• Tasks to carry out:
- A) Answer these questions from the passage on Presti's rebuild:
(i) Where did Presti publish his long-term strategy?
(ii) What win totals are listed for the 2020-2022 seasons?
(iii) What did Presti choose over optics?
- B) Print the section of the passage on Presti's rebuild between "Most organizations stay" and "three unique things.", inclusive, keeping every word unchanged.

• Text to read:
Fans furious. Season ticket holders demanding answers. Media calling it malpractice.
Instead of hiding, Presti did something unprecedented: he laid out his entire long-term strategy in a public letter in the local newspaper.
"It will take us time to reposition, replenish and rebuild our team... But we will be fearless, focused, and relentless."

The Proof: 6 Years of Strategic Execution

OKC's transformation:
2017-2019: Competitive but stuck with aging stars.
2019: The Letter + teardown begins.
2020-2022: Strategic suffering (22, 24, 40 wins).
2023-2025: Methodical climb to the championship.
Most organizations stay trapped in the mediocre middle. Good enough to survive, not bold enough to dominate. Presti chose the valley to reach the peak. That's the difference between a good strategy and no strategy.

Why This Strategy Actually Worked
Teams say they're "rebuilding" all the time. Presti documented it. Then executed it. He did three unique things.
1. He chose time over optics
Most executives optimize for quarterly results. Presti optimized for long-term results. When everyone else was making moves to look good in year one, he was making moves that would pay off in year five.
The brutal truth: Real competitive advantage takes longer to build than anyone wants to admit. But that's exactly why it's an advantage.
2. He went all-in on talent development, his superpower
This separates Presti from every other GM. His eye for talent is supernatural.
Key picks: Durant, Westbrook, Harden, Ibaka, Shai, Chet.

• Entries shown:

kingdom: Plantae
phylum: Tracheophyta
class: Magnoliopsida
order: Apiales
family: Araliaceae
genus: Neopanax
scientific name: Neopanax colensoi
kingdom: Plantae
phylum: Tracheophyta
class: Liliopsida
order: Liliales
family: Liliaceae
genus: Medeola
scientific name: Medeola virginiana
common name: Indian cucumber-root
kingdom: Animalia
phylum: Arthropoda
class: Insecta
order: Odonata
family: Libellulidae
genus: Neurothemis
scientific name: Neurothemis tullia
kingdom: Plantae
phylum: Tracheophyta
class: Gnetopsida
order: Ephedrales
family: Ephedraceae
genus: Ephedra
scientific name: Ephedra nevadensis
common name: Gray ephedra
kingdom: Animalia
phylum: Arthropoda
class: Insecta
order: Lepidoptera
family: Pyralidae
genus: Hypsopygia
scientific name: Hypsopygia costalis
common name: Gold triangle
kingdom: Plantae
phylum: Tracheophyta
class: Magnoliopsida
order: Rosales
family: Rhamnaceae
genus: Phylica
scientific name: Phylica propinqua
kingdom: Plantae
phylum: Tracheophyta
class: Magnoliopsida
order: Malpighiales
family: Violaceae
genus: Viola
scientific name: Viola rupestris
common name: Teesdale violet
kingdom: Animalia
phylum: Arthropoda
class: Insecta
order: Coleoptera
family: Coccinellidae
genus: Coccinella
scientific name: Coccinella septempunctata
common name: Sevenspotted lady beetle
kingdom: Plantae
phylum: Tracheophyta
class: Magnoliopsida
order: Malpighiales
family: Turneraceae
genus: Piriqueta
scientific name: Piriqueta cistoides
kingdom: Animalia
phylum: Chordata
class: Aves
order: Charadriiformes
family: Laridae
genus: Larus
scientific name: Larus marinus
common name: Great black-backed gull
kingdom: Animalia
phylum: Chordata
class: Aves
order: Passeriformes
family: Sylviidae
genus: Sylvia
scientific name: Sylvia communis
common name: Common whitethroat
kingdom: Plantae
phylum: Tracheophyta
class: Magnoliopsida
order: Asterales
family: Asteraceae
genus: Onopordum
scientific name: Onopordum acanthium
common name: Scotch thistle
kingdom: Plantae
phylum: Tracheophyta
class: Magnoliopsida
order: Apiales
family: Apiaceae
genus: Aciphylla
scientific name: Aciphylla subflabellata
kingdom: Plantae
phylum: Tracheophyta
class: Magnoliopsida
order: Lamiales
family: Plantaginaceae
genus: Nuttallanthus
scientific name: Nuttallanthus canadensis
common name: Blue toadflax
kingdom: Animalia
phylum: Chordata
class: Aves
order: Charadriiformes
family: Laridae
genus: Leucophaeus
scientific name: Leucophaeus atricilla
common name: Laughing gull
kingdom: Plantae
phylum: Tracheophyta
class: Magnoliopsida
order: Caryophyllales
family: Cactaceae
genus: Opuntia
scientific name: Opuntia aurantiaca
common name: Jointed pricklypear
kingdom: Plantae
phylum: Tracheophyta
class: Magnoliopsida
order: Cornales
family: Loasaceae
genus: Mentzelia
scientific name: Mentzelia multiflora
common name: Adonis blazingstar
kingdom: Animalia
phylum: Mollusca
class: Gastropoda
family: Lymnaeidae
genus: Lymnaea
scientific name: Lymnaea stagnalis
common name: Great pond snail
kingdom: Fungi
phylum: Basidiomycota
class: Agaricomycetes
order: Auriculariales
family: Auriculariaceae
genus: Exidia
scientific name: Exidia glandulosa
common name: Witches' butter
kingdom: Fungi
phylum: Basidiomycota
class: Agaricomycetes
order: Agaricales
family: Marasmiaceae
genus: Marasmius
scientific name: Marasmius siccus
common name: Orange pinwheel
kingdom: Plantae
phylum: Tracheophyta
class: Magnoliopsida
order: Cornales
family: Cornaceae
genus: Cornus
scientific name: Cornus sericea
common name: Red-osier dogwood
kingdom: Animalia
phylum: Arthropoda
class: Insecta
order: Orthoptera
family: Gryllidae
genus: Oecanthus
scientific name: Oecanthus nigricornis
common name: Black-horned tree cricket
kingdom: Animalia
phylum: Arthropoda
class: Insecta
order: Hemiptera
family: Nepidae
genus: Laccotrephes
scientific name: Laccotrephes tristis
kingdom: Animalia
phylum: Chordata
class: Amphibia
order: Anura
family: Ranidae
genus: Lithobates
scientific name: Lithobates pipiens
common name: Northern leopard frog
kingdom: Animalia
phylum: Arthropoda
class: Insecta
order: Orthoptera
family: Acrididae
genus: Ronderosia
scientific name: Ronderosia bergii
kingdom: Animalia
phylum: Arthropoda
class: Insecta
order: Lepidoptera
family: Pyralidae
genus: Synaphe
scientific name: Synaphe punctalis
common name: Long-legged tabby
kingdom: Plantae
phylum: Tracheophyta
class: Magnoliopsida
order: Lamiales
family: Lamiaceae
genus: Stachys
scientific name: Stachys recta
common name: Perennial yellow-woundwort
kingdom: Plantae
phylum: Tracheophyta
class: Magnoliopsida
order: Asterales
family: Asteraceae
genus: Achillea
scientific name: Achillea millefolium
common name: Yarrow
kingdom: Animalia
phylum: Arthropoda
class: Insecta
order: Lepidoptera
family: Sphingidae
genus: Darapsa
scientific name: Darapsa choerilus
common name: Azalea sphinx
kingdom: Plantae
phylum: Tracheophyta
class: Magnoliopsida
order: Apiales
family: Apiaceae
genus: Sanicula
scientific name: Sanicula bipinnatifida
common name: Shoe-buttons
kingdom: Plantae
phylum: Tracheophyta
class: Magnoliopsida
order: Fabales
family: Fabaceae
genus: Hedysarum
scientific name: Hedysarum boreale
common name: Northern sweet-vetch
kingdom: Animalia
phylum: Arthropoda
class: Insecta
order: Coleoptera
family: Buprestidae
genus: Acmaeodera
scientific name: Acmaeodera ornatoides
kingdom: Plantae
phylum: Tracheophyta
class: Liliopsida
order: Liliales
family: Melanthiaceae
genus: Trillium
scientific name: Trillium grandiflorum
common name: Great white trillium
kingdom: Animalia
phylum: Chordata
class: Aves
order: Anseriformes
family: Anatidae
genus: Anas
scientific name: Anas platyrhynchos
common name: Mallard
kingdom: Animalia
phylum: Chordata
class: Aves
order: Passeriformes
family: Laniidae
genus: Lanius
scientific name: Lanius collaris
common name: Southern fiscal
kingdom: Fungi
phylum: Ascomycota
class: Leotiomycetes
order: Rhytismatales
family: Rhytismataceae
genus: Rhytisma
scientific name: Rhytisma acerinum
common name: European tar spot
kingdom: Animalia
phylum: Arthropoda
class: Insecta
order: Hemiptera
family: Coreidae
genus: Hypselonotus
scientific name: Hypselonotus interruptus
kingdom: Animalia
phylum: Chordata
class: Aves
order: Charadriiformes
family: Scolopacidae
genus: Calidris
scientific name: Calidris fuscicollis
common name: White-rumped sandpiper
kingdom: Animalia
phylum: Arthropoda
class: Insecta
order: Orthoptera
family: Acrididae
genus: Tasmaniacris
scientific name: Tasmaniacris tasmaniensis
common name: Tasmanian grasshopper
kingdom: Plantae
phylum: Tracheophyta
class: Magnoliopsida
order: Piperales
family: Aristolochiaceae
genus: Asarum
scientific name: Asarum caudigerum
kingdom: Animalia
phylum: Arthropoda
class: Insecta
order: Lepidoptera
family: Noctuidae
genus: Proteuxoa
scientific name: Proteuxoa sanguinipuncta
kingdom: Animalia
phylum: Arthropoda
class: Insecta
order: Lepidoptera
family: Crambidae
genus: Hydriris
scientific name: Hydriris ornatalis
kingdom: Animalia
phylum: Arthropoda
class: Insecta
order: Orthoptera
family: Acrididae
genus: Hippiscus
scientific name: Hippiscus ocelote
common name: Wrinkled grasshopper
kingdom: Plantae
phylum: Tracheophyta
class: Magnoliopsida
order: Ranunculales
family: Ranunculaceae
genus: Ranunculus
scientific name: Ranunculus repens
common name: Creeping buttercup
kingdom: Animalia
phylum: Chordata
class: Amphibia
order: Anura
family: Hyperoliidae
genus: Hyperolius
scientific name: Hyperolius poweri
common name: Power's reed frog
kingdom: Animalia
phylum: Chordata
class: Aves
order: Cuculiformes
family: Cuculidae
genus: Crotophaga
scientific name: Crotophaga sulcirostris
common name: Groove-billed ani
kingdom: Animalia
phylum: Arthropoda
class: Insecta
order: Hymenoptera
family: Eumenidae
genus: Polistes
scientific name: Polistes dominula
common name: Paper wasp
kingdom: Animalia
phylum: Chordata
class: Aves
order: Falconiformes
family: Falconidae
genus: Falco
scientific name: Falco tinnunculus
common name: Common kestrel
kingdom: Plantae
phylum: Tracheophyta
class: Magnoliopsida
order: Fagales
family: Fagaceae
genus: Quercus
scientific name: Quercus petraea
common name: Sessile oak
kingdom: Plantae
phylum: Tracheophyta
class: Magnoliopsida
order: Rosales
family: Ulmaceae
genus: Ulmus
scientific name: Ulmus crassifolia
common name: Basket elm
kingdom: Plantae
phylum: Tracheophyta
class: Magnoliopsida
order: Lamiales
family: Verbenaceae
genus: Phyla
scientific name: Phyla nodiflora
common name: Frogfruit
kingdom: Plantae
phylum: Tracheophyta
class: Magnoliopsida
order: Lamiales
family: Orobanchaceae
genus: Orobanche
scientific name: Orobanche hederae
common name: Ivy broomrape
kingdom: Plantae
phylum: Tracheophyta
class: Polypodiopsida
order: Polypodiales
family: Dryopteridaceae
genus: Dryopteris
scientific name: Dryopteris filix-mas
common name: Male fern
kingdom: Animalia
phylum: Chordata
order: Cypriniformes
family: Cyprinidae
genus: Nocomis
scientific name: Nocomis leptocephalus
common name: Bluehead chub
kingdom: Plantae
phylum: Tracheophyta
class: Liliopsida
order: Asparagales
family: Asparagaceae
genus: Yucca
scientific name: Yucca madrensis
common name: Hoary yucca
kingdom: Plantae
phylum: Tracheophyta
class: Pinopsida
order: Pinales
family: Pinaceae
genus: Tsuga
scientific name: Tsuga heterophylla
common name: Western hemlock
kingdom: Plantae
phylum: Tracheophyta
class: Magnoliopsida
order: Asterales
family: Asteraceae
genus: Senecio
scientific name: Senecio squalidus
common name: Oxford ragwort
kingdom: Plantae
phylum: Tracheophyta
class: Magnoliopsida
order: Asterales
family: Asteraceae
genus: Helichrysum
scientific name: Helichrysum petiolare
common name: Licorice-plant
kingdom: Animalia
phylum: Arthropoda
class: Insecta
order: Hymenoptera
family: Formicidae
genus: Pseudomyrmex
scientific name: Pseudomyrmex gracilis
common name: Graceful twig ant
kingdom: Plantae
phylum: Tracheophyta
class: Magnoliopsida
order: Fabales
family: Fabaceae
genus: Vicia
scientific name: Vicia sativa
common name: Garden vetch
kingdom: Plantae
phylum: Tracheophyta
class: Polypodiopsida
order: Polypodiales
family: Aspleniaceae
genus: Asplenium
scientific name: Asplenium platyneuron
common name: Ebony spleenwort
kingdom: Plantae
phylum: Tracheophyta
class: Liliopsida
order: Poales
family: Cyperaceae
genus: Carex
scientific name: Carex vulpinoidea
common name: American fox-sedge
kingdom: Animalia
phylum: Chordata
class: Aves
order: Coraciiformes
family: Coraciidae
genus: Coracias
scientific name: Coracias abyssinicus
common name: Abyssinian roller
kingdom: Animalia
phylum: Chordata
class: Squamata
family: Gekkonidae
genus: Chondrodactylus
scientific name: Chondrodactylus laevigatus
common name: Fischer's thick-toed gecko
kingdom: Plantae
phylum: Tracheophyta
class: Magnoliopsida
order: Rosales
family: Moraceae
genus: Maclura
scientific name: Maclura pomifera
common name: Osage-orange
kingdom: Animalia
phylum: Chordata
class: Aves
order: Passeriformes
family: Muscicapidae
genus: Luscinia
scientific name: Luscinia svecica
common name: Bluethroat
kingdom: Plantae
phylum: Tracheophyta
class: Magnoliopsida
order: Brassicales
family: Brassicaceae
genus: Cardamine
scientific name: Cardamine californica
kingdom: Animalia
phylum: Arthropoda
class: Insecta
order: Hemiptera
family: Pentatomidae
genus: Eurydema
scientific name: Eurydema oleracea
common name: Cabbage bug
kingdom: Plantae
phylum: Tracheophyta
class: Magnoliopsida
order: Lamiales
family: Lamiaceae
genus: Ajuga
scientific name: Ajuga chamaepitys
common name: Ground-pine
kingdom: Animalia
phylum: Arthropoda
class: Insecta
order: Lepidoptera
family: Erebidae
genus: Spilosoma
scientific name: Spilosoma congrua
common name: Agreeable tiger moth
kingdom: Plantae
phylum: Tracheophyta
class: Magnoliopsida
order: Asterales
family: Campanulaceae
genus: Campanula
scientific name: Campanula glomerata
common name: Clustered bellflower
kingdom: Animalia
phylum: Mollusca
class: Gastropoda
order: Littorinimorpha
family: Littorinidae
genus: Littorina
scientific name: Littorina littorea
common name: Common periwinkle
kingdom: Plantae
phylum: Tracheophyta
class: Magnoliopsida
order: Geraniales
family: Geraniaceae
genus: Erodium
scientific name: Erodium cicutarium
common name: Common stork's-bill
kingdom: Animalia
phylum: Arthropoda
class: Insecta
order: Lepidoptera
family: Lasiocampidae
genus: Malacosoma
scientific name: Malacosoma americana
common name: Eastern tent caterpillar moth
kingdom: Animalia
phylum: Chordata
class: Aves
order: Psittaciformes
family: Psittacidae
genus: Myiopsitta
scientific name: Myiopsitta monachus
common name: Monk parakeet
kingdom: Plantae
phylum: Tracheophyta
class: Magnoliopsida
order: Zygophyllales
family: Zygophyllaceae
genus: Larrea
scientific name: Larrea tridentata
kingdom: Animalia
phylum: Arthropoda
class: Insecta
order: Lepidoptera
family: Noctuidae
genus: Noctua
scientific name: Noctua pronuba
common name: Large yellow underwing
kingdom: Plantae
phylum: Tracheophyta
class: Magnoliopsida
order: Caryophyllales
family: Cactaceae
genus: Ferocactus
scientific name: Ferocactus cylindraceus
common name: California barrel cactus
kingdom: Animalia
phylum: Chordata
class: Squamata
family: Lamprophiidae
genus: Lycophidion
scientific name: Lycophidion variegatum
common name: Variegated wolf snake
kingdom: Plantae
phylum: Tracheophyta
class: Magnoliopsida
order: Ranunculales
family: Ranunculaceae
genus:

• Worked answers:
- A)
(i) In a public letter in the local newspaper.
(ii) 22, 24, and 40 wins.
(iii) Time.

- B)
Most organizations stay trapped in the mediocre middle. Good enough to survive, not bold enough to dominate. Presti chose the valley to reach the peak. That's the difference between a good strategy and no strategy.

Why This Strategy Actually Worked
Teams say they're "rebuilding" all the time. Presti documented it. Then executed it. He did three unique things.